* [Supplied material]

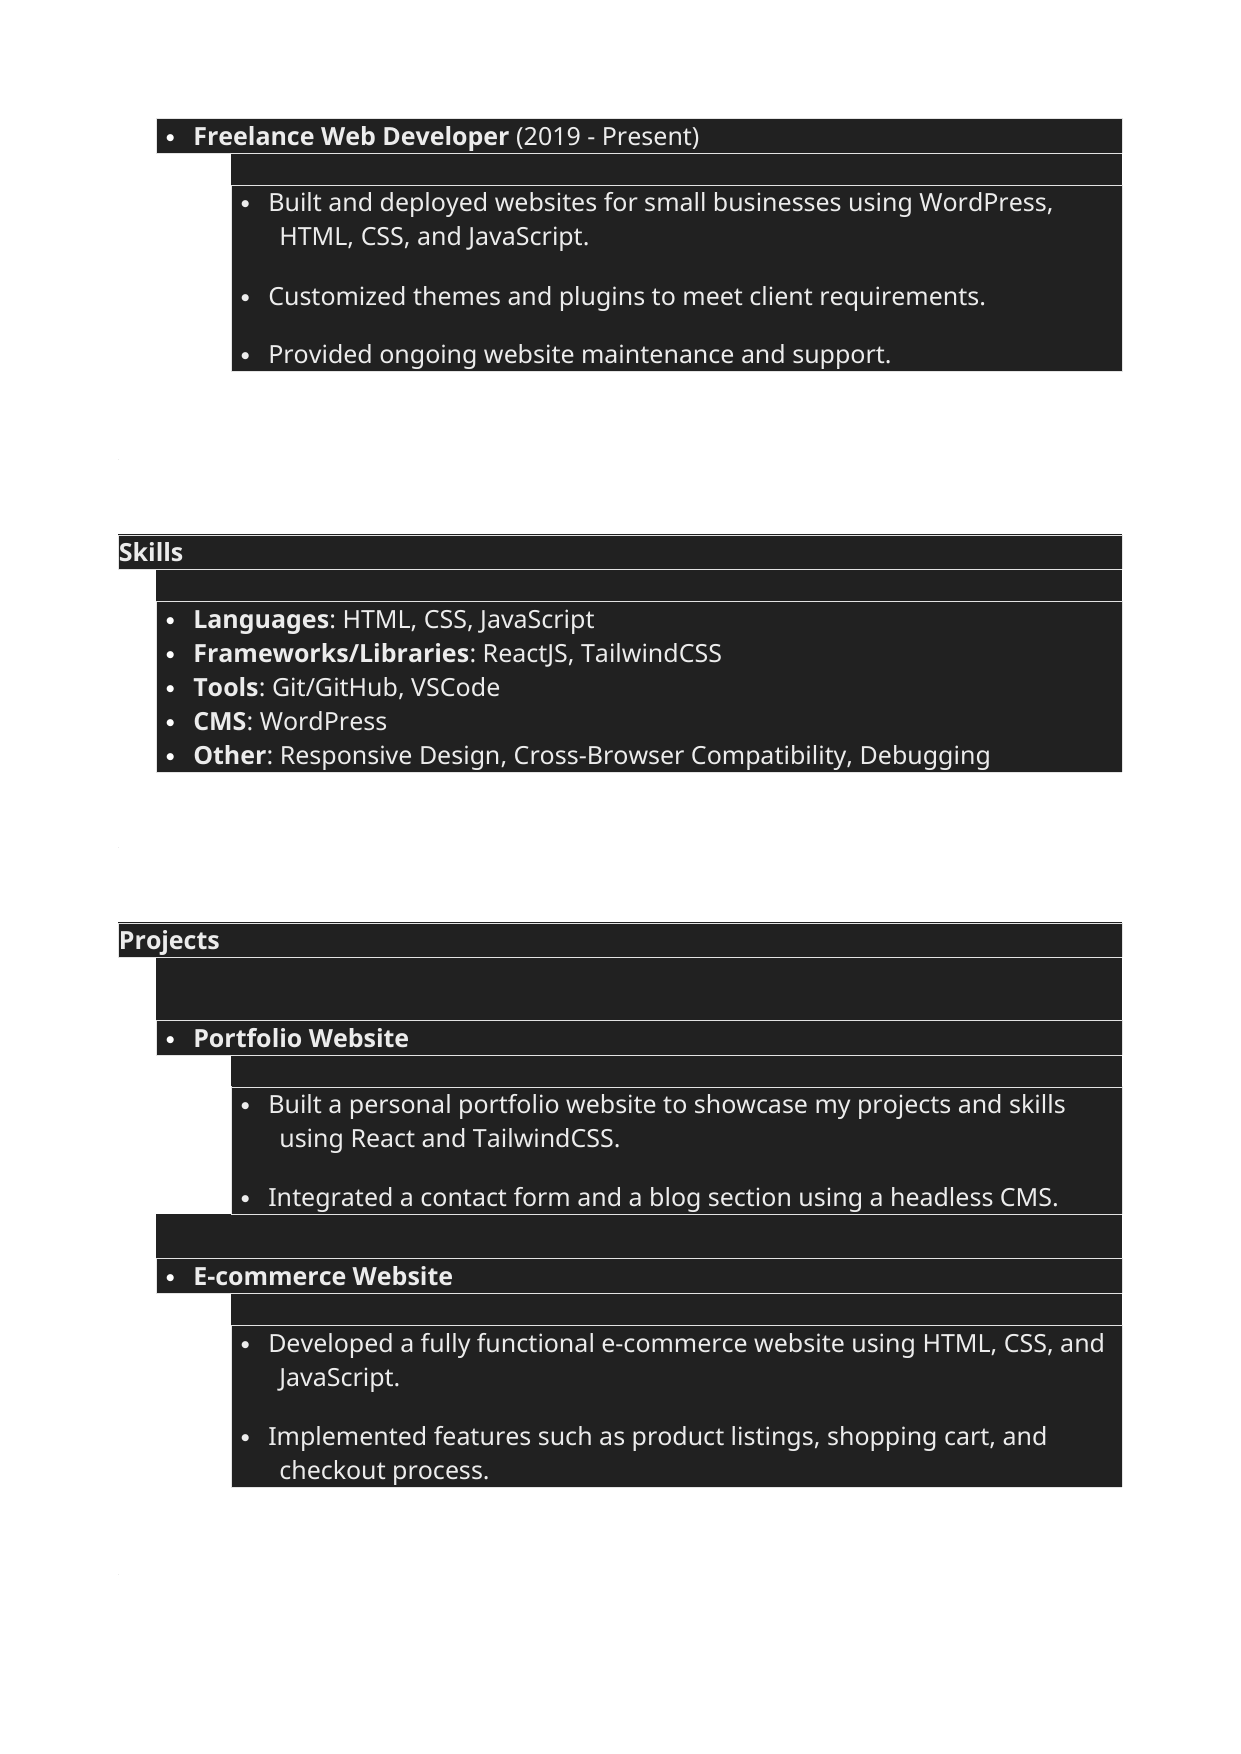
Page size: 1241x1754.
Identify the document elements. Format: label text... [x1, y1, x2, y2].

list E-commerce Website [157, 1259, 1122, 1293]
list Other: Responsive Design, Cross-Browser Compatibility, Debugging [157, 737, 1122, 772]
list Portfolio Website [157, 1021, 1122, 1055]
list Tools: Git/GitHub, VSCode [157, 669, 1122, 703]
list CMS: WordPress [157, 703, 1122, 737]
list Frameworks/Libraries: ReactJS, TailwindCSS [157, 635, 1122, 669]
list Built a personal portfolio website to showcase my projects and skills using React and TailwindCSS. [232, 1088, 1122, 1155]
list Integrated a contact form and a blog section using a headless CMS. [232, 1179, 1122, 1214]
text Projects [119, 924, 1122, 957]
list Provided ongoing website maintenance and support. [232, 337, 1122, 371]
text Skills [119, 536, 1122, 569]
list Languages: HTML, CSS, JavaScript [157, 602, 1122, 635]
list Freelance Web Developer (2019 - Present) [157, 119, 1122, 153]
list Customized themes and plugins to meet client requirements. [232, 278, 1122, 312]
list Built and deployed websites for small businesses using WordPress, HTML, CSS, and JavaScript. [232, 186, 1122, 253]
list Implemented features such as product listings, shopping cart, and checkout process. [232, 1418, 1122, 1487]
list Developed a fully functional e-commerce website using HTML, CSS, and JavaScript. [232, 1326, 1122, 1393]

* [Exercise prompt] Change "WordPress" to "Drupal" throughout the records above, leaving every other part of the lines as it is. Leave out the pictures.

* [Full answer]
Page size: 1241x1754.
Identify the document elements. Format: label text... [x1, y1, x2, y2].

list E-commerce Website [157, 1259, 1122, 1293]
list Other: Responsive Design, Cross-Browser Compatibility, Debugging [157, 737, 1122, 772]
list Portfolio Website [157, 1021, 1122, 1055]
list Tools: Git/GitHub, VSCode [157, 669, 1122, 703]
list CMS: Drupal [157, 703, 1122, 737]
list Frameworks/Libraries: ReactJS, TailwindCSS [157, 635, 1122, 669]
list Built a personal portfolio website to showcase my projects and skills using React and TailwindCSS. [232, 1088, 1122, 1155]
list Integrated a contact form and a blog section using a headless CMS. [232, 1179, 1122, 1214]
text Projects [119, 924, 1122, 957]
list Provided ongoing website maintenance and support. [232, 337, 1122, 371]
text Skills [119, 536, 1122, 569]
list Languages: HTML, CSS, JavaScript [157, 602, 1122, 635]
list Freelance Web Developer (2019 - Present) [157, 119, 1122, 153]
list Customized themes and plugins to meet client requirements. [232, 278, 1122, 312]
list Built and deployed websites for small businesses using Drupal, HTML, CSS, and JavaScript. [232, 186, 1122, 253]
list Implemented features such as product listings, shopping cart, and checkout process. [232, 1418, 1122, 1487]
list Developed a fully functional e-commerce website using HTML, CSS, and JavaScript. [232, 1326, 1122, 1393]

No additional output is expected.